Well I’m sure you saw this one coming…

If you remember, Si the foster chicken came to us in late November after having survived a raccoon attack that killed her friend. Both she and her friend were rescued after being dumped in a forest, but their pen wasn’t as safe as her rescuers hoped it would be.

So Si came here to recover from her eye infection and minor raccoon bite wounds. She needed to be here 7-10 days for treatment, but we offered to keep her until her pen could be made more secure.

A couple of weeks turned into a month turned into two months and, well… she’s still here.

Her eye is all better, her feathers have grown back in and she’s a happy little hen.

She’s a very friendly, talkative lap hen too.

But her rescuers have changed their mind and decided they aren’t ready to take on the responsibility of chickens right now.

as much
As cute as this little rescued hen is, I was hoping we could give her back so we’d have room here to foster the next bird in need.

She’s been here too long now, and I think another adjustment just wouldn’t be fair to her. She’s become attached to me and is comfortable in her routine. I think we’ll be able to eventually move her in with the other hens, but it is going to take quite a while.

But she’s here for now and likely here to stay.

I haven’t broken the news to Carol yet though, so let’s keep this news between us.

of course
Si is of course a wonderful, lovable and friendly hen. Hopefully we can just get her settled in soon so we can keep a space open for the next bird in need.

We never recommend backyard flocks to anyone because over half of all chicks hatched never make it to their first birthday. Most male chicks are killed at birth, either suffocated or thrown in a grinder. Other chickens are dumped (like Si and her friend), attacked, get sick or are surrendered to shelters after people tire of the work and mess they can be. In the past week alone, the Seattle Animal Shelter has received thirteen hens who need new homes. THIRTEEN OF THEM. Two were left in a donation bin at night, one of them so sick she had to hold a wing out to keep her balance. (The other 11 were left behind when people moved out of a home. They just abandoned a flock of 11 chickens unattended in their vacant yard).
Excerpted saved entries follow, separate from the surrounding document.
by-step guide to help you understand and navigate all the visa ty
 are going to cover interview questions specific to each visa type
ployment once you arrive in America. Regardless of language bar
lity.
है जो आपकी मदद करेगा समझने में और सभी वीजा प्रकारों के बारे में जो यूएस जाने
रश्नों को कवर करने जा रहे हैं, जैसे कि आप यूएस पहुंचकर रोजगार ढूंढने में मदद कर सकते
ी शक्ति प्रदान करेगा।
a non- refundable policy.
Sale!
Hens like Si can live to be over a decade old. Our rescued hen Olivia is somewhere north of 13-years-old now and still going strong.

Please do me a favor. Do Si and her chicken friends all a favor and DON’T HATCH CHICKS this year. Tell others to avoid a flock all together, or adopt. There are thousands upon thousands of egg-laying hens available for adoption right now on PetFinder.com. Just enter your zip code and read all about them.

join me
And while it wasn’t what I was expecting, please join me in officially welcoming Si to the family. She’s a wonderful, sweet, darling kid… even if Carol doesn’t agree.

Welcome to the motley crew, Si. Make yourself at home.